- Interactive map of the Lighthouse Tower area

General information
- Status: On-hold (cancelled in 2013)
- Type: Office
- Location: DIFC, Dubai
- Coordinates: 25°12′45.45″N 55°16′51.49″E﻿ / ﻿25.2126250°N 55.2809694°E
- Construction started: 2009
- Estimated completion: 2034

Height
- Antenna spire: 402 m (1,319 ft)

Technical details
- Floor count: 64
- Floor area: 84,000 m^{2} (904,168 sq ft)

Design and construction
- Architect: Atkins
- Developer: DIFC

= Lighthouse Tower =

The Lighthouse Tower is a supertall, commercial skyscraper in Dubai, United Arab Emirates designed by multi-national architectural firm Atkins. It was planned to be constructed in the Dubai International Financial Centre, and was set to rise to 402 m and have 64 floors. The tower was planned to be a Green Building with a huge emphasis put on reducing its carbon footprint and conserving energy.
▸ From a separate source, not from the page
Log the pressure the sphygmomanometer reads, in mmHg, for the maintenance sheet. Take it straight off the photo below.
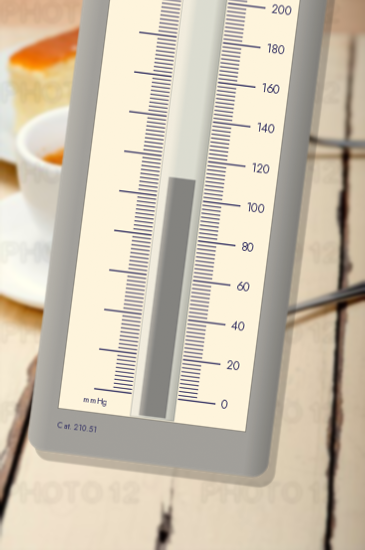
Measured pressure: 110 mmHg
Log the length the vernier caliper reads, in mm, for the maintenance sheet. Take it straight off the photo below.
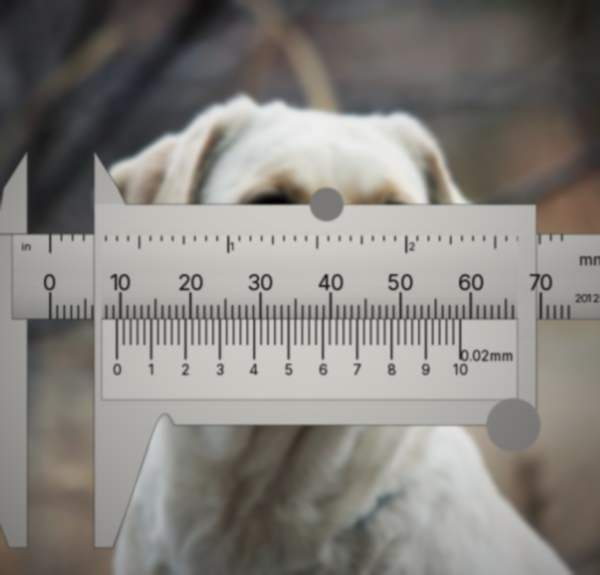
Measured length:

The tower would have rose as two separate towers, bridged from level 10, all the way up to approximately 300 m above ground. The structure was to hold a number of skygardens. Construction was suspended in 2009 and the building was never finished.

==Environmental aspects==
There were going to be three large 225 kW wind turbines, 29 meters in diameter, on the building's south facing side in order to generate electricity. These turbines would have had the freedom to yaw, in order to maximize power generation. It would also have been clad in 4,000 solar panels to generate additional electricity. The tower's overall energy consumption would have been reduced by 65%, and its water consumption by 40% in comparison to an equivalent building. At the building's base, a four story glass lobby would have housed an environmental visitor center. It was designed by the Atkins group.